Dois jogos em casa e um fora, não lembra a ninguém, menos a quem quer que a Taça seja ganha por quem já tem muitos títulos e assim, pela subserviência dos demais, vai colecionando mais alguns. 

A menos que eventualmente surja outro Moreirense pelo caminho, mas como muito bem disse Manuel Machado, “serão precisas décadas para voltar a acontecer outro acontecimento assim”, de um pequenino vencer os todo poderosos, quando até os organismos que tutelam o futebol português têm essa bajulação por esses mesmo clubes.

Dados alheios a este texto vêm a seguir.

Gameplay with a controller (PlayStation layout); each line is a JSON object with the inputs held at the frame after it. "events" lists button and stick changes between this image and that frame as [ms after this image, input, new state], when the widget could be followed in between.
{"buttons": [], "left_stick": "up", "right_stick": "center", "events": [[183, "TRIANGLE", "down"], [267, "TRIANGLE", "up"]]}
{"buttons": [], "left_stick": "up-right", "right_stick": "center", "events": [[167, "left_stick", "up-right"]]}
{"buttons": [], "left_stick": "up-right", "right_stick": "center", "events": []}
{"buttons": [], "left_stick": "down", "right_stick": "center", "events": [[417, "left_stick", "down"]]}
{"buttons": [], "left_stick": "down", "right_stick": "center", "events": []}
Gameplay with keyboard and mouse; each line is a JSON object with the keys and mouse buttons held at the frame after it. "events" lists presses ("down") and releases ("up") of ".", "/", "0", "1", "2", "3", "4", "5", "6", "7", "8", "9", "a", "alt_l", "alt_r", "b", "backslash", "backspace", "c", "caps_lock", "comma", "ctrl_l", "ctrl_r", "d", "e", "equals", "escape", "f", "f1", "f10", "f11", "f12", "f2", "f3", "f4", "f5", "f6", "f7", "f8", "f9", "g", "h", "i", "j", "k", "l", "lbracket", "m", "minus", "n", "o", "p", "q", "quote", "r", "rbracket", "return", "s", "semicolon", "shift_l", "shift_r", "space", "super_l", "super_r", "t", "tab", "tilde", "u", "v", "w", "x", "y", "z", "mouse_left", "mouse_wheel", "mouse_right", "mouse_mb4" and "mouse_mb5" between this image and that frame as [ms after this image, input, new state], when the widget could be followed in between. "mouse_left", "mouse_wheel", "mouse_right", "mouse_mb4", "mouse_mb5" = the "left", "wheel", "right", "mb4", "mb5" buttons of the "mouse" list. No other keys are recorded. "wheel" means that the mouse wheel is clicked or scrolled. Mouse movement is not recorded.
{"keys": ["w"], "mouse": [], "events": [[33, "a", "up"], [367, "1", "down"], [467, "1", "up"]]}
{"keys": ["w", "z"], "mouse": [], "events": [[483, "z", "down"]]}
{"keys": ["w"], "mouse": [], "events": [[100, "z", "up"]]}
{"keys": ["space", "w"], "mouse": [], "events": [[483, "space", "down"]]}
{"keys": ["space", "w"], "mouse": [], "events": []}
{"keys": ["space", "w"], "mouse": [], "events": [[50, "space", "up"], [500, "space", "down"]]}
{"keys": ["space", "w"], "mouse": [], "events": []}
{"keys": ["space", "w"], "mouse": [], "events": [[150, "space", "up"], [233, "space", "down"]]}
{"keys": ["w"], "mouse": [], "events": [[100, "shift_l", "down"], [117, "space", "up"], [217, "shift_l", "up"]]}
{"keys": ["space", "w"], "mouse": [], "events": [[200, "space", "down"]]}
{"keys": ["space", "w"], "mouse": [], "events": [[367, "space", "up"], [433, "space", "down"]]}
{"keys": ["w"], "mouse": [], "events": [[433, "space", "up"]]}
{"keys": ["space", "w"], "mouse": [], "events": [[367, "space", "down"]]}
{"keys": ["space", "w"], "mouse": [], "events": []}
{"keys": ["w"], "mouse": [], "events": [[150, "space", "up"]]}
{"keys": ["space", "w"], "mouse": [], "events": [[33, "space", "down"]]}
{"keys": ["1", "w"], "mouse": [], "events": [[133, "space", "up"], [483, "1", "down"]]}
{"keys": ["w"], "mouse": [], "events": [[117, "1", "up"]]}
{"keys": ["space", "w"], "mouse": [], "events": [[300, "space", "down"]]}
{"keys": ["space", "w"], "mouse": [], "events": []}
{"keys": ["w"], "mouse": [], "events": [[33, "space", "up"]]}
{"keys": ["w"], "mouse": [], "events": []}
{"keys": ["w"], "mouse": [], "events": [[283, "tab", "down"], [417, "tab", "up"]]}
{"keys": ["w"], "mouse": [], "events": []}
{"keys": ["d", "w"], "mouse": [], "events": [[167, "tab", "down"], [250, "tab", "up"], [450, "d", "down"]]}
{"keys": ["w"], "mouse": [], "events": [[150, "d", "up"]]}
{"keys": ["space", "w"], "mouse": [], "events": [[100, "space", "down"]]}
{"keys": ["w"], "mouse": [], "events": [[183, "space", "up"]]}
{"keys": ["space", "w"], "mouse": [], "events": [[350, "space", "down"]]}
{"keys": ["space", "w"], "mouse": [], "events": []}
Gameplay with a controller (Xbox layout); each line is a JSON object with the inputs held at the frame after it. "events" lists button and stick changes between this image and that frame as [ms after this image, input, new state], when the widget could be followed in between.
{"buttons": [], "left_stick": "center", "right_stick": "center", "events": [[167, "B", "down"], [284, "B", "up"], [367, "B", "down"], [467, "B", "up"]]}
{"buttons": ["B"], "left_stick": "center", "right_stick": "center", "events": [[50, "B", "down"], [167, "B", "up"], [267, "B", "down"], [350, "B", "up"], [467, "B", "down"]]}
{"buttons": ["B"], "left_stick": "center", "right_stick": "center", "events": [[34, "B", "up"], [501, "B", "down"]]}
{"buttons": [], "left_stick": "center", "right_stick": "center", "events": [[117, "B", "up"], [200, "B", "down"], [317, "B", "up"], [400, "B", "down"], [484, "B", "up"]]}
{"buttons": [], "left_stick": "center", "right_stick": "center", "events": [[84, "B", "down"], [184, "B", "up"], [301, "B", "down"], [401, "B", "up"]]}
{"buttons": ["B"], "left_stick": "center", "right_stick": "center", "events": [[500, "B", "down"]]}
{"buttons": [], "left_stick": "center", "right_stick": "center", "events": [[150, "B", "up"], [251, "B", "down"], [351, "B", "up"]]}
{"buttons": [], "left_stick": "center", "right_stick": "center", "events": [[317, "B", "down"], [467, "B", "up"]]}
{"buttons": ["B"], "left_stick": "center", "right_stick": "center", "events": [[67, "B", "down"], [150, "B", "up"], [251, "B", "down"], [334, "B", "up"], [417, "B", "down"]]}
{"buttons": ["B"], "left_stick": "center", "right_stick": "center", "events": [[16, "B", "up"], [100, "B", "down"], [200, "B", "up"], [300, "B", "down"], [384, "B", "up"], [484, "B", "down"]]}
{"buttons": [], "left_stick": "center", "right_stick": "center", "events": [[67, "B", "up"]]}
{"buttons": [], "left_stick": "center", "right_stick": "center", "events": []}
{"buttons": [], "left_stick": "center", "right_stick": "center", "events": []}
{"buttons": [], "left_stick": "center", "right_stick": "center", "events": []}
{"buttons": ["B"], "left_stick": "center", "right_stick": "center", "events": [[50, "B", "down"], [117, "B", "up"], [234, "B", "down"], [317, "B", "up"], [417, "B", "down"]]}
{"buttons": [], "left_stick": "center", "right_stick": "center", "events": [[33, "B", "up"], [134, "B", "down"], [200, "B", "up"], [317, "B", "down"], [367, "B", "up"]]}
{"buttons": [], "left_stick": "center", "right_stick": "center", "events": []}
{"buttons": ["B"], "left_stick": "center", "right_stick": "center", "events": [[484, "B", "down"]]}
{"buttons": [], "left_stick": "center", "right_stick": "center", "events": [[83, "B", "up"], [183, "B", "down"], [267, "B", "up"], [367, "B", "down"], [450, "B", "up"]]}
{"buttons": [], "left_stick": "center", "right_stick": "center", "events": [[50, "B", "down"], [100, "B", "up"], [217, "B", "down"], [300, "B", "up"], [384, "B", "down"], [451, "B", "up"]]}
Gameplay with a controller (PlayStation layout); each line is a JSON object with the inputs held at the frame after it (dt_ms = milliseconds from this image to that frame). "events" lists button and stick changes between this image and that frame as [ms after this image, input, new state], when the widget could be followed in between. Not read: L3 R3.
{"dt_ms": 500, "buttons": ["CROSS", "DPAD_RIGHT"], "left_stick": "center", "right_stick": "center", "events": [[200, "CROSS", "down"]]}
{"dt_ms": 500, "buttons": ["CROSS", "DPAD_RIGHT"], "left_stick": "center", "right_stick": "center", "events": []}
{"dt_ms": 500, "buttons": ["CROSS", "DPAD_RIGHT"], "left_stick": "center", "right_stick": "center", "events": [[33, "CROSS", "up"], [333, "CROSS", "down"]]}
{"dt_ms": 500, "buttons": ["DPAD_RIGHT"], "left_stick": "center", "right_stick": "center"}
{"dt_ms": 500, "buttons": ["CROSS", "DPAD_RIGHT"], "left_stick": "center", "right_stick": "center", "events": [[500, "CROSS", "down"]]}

Mas nem sequer haveria essa necessidade. Compreendo que esses clubes possam fazer contractos megalómanos com encaixes financeiros fantásticos com a venda dos direitos televisivos porque são sobretudo eles que “alimentam” as televisões, fruto do maior número de telespectadores que verão os jogos. Ainda assim, também me parece que a discrepância existente é profunda e não deveria haver lugar a assimetrias tão vincadas e aqui, totalmente de acordo com aquilo que Manuel Machado disse em plena conferência de imprensa do Estádio do Dragão, depois de um jogo em que se viu impotente para contrariar o poderio do FC Porto: “o campeonato são três clubes e o resto é carne para canhão”. 

É triste, duro e uma afirmação muito crua e nua, mas a mais pura das verdades. Enquanto houver discrepâncias financeiras como as que existem, conciliando com sorteios que privilegiam uns em detrimento de outros, cada vez mais, com a conivência dos pequeninos, caminhamos para que as competições de futebol em Portugal façam jus às declarações de Manuel Machado. 

E aí, meus amigos, o futebol perde grande parte do seu interesse (da sua piada) que passa, pelo menos na minha lógica, pelo David vencer o Golias.